The poetry book was sitting on a pine bedside table, a bus ticket sticking out of the top as a bookmark. He was less than ten pages in. That didn’t seem like the frenzied reading of an author who’d discovered a past life’s work.

I was about to give up and label the mission inconclusive when my gaze snagged on a large black object on the windowsill.

When I realized what it was, my heart lurched.

A typewriter.

Old – very old – and not very recently used, by the looks of things. There was no stack of paper next to it, no ink spools inside. The keys were a little dusty, as though it had recently been taken out of storage.

This was it. The sign I’d been looking for.

Why else would someone like Ceri have this? Why, when he had so few other belongings, would he bother to bring this typewriter from his family home? Or buy it from a junk shop, when he had so little money he was worried about rent?

The sole furnishing he had chosen for his lonely haunted house. The written word, his eternal companion, his only confidante. The image of him sitting outside the cafe with a black coffee and a newspaper … I should have known then.

An old soul.

New flowers from old roots, an eternal seed from which life will always bloom.

My hand trembled as I reached out to touch it – to close the emotional gap between us, as though this typewriter held the part of his soul he kept so hidden – but I snatched my fingers back just in time. The keys were dusty. He’d notice if they’d been touched.

Stepping back, trying to silence my roaring heart, I wracked my brain for the right course of action.
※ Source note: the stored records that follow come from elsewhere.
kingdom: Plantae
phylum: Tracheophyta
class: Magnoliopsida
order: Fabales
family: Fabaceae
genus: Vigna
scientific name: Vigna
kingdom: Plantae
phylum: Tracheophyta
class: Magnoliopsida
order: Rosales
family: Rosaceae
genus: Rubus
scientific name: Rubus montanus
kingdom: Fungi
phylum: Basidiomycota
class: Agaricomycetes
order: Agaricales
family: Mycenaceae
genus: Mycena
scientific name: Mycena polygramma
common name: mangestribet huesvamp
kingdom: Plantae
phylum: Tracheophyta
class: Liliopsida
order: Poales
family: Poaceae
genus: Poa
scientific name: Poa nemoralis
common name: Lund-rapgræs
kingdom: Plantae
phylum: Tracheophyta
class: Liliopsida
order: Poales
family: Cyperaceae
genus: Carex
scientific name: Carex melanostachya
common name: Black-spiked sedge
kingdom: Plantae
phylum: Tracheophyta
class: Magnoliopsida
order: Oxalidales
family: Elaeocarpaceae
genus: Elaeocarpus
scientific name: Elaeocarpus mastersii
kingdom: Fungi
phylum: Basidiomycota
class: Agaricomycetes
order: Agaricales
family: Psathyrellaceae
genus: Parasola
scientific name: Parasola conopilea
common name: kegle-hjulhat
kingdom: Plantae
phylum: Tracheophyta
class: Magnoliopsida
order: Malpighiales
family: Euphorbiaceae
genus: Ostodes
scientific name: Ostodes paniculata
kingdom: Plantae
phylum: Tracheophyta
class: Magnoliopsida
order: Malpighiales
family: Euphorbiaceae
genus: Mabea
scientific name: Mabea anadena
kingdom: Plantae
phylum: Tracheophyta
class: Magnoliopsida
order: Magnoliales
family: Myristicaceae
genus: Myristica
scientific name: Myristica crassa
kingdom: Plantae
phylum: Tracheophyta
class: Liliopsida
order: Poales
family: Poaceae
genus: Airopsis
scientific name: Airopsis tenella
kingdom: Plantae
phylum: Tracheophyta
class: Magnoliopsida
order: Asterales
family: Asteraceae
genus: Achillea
Should I get out now, before he caught me, and try to stay out of his way until after the transplant? Or should I wait it out and confront him when he returned home? Even though it had been my original plan, the latter now struck me as too risky. A fight could so easily go wrong, and I didn’t want to give him reason to kill me before I could save Gracie.

I should cut my losses. Get out. Regroup.

But as I slipped back out of the front door, a run-down old car pulled up and parked off to the side of the petrol station. A male figure climbed out, drawing a hood up over his blonde head.

Ceri.

No.

Arden.

Chest pounding painfully, I snuck around the edge of the building in the pooled shadows. Behind the petrol station was a small copse of trees, and I crept over to them as silently as I could, hiding behind a narrow trunk to watch him enter the flat.

I hadn’t relocked the door. Would he notice?

Sure enough, as he slotted his key into the lock, he paused. Frowned. Jimmied the handle.

And then he looked around, as if he knew an intruder was somewhere nearby.

Right at the spot where I was hiding.

I stayed perfectly still, hoping the darkness obscured me. My pulse was a thundering drum roll.

After several agonizing beats, he looked away again, then slipped inside.

All the fight left my limbs, and I slid to the wood-chipped ground, the bark of the tree rough against my coat.

My muscles were watery, my guts loose, and I let out an involuntary whimper.

Arden was here.

He had found me. And very soon, he was going to kill me.

So why had I wanted so badly to run into his arms?